The National Oceanic and Atmospheric Administration notes that the Atlantic hurricane season runs from June 1 to November 30, while the Eastern Pacific season begins roughly two weeks earlier and ends at the same time.
The opening weeks of May is a great time to develop an evacuation plan and/or go over an existing plan. Make a list of accessible hotels and shelters where you can go should you need to evacuate, and make sure everyone has a hard copy of that list. Keeping the list on a smartphone notes app can be helpful, but hard copies are vital, as access to mobile networks or even electricity to keep phones charged is not guaranteed during hurricanes. Detailed information about routes to take to get to safety and a prearranged place to meet if evacuation also is vital.
The Insurance Information Institute notes that, when hurricanes are in the forecast and warnings are issued, it’s not uncommon for residents of areas in the eye of the storm to rush to stores to purchase supplies.
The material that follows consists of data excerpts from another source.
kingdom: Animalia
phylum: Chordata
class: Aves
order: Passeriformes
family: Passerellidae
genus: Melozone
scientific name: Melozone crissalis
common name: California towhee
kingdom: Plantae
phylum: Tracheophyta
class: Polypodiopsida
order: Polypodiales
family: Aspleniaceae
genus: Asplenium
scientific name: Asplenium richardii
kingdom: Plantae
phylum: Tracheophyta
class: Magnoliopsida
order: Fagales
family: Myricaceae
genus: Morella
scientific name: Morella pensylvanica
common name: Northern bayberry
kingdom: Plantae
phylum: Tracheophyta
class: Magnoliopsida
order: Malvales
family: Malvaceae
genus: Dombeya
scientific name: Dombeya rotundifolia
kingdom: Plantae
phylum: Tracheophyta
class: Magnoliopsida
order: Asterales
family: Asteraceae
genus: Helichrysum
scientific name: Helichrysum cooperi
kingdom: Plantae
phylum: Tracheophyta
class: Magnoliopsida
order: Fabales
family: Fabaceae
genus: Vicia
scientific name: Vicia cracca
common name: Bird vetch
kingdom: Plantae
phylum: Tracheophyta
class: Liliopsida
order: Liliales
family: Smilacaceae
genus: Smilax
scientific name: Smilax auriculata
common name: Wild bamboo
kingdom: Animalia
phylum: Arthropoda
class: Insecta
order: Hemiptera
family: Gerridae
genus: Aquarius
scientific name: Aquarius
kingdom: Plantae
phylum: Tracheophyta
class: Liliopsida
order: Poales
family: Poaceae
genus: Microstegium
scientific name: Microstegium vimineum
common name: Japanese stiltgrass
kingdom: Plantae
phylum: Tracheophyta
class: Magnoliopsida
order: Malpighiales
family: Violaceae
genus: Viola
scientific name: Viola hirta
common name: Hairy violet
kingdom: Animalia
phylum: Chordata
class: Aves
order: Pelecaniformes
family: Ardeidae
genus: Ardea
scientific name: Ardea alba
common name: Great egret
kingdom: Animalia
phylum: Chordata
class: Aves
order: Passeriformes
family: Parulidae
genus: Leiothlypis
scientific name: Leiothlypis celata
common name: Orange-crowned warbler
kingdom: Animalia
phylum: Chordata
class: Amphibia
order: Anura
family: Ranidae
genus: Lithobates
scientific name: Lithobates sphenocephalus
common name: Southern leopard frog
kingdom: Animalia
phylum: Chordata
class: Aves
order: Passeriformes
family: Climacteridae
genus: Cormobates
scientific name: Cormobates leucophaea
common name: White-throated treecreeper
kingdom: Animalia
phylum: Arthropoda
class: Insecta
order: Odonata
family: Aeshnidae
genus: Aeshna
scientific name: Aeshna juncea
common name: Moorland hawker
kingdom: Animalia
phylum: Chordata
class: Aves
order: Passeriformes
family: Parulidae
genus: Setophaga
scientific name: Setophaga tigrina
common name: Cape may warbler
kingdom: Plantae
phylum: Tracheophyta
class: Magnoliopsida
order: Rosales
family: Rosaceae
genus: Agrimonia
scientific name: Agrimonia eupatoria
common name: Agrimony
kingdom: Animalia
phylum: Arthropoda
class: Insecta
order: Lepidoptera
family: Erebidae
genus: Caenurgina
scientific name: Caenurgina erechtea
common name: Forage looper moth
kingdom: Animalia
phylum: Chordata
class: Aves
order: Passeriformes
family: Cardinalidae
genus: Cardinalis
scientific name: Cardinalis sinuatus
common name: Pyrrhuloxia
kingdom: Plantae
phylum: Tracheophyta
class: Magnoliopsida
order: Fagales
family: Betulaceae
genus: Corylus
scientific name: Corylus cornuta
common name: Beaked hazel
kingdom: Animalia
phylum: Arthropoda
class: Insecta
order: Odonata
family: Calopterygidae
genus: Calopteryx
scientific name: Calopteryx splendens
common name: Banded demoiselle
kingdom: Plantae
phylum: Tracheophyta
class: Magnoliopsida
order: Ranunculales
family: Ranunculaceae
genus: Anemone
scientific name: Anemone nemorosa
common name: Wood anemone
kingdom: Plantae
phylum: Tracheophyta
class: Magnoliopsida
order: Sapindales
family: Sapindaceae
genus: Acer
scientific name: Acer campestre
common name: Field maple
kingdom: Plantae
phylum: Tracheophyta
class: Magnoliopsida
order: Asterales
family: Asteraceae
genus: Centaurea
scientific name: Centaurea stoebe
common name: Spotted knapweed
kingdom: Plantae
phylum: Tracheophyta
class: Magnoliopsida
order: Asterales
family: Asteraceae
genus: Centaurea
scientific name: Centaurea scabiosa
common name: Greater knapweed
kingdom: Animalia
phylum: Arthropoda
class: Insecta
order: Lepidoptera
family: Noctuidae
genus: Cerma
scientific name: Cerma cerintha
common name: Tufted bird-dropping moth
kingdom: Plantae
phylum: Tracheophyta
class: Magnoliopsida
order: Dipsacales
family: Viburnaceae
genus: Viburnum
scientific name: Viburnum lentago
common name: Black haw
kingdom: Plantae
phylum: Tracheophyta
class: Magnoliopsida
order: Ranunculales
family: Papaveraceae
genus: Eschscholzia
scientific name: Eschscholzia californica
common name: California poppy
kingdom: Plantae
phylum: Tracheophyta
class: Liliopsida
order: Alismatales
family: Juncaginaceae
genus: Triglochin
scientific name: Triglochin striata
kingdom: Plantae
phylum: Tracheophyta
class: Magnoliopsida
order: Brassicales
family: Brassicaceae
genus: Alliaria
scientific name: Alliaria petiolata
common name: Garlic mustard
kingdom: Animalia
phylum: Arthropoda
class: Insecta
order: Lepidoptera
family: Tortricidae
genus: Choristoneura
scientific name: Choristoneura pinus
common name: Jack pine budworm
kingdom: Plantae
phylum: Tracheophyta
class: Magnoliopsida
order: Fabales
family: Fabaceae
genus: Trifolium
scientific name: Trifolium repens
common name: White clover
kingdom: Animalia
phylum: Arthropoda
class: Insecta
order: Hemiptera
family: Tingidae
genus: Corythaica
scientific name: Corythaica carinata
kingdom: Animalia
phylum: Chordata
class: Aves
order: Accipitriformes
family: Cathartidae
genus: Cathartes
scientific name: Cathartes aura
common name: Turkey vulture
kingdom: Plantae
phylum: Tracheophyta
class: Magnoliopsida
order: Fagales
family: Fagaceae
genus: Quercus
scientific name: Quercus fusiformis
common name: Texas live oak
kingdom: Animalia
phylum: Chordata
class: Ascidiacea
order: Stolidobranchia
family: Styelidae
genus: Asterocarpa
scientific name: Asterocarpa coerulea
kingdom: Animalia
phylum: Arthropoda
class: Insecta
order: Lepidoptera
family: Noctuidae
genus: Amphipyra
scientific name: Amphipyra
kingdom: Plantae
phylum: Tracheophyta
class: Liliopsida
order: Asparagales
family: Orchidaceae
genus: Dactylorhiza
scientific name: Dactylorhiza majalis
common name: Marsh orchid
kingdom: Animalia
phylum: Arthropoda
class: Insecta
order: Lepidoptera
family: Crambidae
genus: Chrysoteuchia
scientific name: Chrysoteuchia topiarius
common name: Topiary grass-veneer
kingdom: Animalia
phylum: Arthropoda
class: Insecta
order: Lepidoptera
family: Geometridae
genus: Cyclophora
A proactive approach to hurricane preparation can help people avoid that mad rush. The III recommends people stock up on certain supplies in advance of hurricane season. Such supplies include:
- Extra batteries
- Candles or lamps with fuel
- Matches, which should be kept in a part of the home that’s likely to remain accessible and dry
- Materials and tools for emergency home repairs, such as heavy plastic sheeting, plywood, a hammer, and other tools
- Prescription drugs
- A three-day supply of drinking water
- Food that you don’t have to refrigerate or cook
- First aid supplies
- A portable NOAA weather radio
- A wrench and other basic tools
- A flashlight
It’s also wise for business owners and homeowners in coastal areas to take an annual inventory of their belongings in advance of hurricane season. The III notes that such an inventory, which should include a list of possessions and their respective values, can speed up the claims process, substantiate losses for income tax purposes and prove helpful if business owners or homeowners apply for disaster aid.
Hurricane season is coming. That means now is the time to prepare businesses and homes for the challenges that hurricanes can leave in their wake.